Endless Parentheses

Concise ramblings on Emacs productivity.

New on Elpa and in Emacs 25.1: let-alist

let-alist is the best thing to happen to associative lists since the invention of the cons cell. This little macro lets you easily access the contents of an alist, concisely and efficiently, without having to specify them preemptively. It comes built-in with 25.1, and is also available on GNU Elpa for older Emacsen.

If you've ever had to process the output of a web API, you've certainly had to deal with endless alists returned by json-read.

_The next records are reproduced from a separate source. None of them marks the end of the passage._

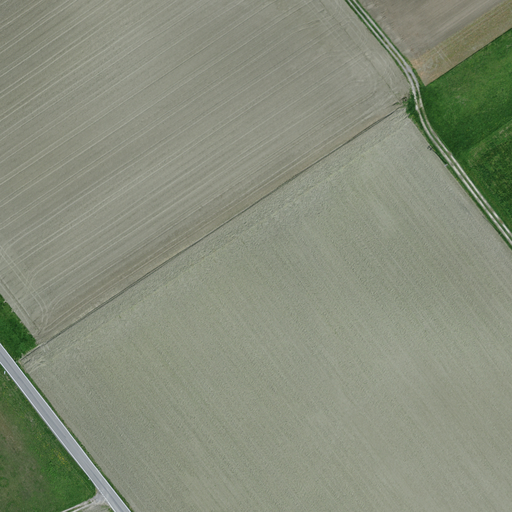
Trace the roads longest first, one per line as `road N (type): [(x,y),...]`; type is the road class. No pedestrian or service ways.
road 1 (track): [(511,238),(440,146),(421,116),(413,78),(352,0)]
road 2 (tertiary): [(0,352),(123,511)]
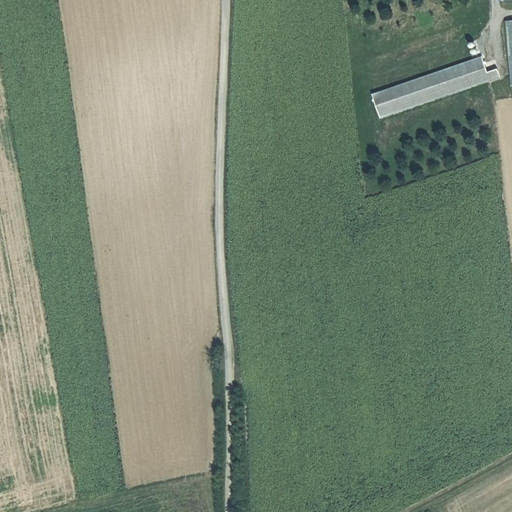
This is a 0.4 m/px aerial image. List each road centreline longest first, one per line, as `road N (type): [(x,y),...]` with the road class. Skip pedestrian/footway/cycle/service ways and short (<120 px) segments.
road 1 (track): [(231,511),(228,0)]
road 2 (track): [(229,466),(59,511)]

I'll spare you the rant and go straight to the example.

Here's a very simplified version of a function of the SX package, before let-alist.

(defun sx-question-list--print-info (question-data)
  "DOC"
  (let ((tags               (cdr (assq 'tags               question-data)))
        (answer_count       (cdr (assq 'answer_count       question-data)))
        (title              (cdr (assq 'title              question-data)))
        (last_activity_date (cdr (assq 'last_activity_date question-data)))
        (score              (cdr (assq 'score              question-data)))
        (owner-name (cdr (assq 'display_name (cdr (assq 'owner question-data))))))
    (list
     question-data
     (vector
      (int-to-string score)
      (int-to-string answer_count)
      title "     "
      owner-name
      last_activity_date 
      sx-question-list-ago-string
      " " tags))))

And this is what the same function looks like now (again, simplified).

(defun sx-question-list--print-info (question-data)
  "DOC"
  (let-alist question-data
    (list
     question-data
     (vector
      (int-to-string .score)
      (int-to-string .answer_count)
      .title "     "
      .owner.display_name
      .last_activity_date sx-question-list-ago-string
      " " .tags))))

How much nicer is that? let-alist detects all those symbols that start with a ., and wraps the body in a let form essentially identical to the one above. The resulting code is much nicer to write, and the byte-compiled result is exactly as efficient as the manually written version. (If it's not byte-compiled, there will be a performance difference, though it should be small.)

And just to make things nicer, you can use this snippet to highlight those . symbols as if they were keywords.

(font-lock-add-keywords
 'emacs-lisp-mode
 '(("\\_<\\.\\(?:\\sw\\|\\s_\\)+\\_>" 0 
   font-lock-builtin-face)))

Update <2014-12-20 Sat>

Due to popular demand, let-alist now does nested alists. The example above shows how you can use .owner.display_name to access the value of display_name inside the value of owner.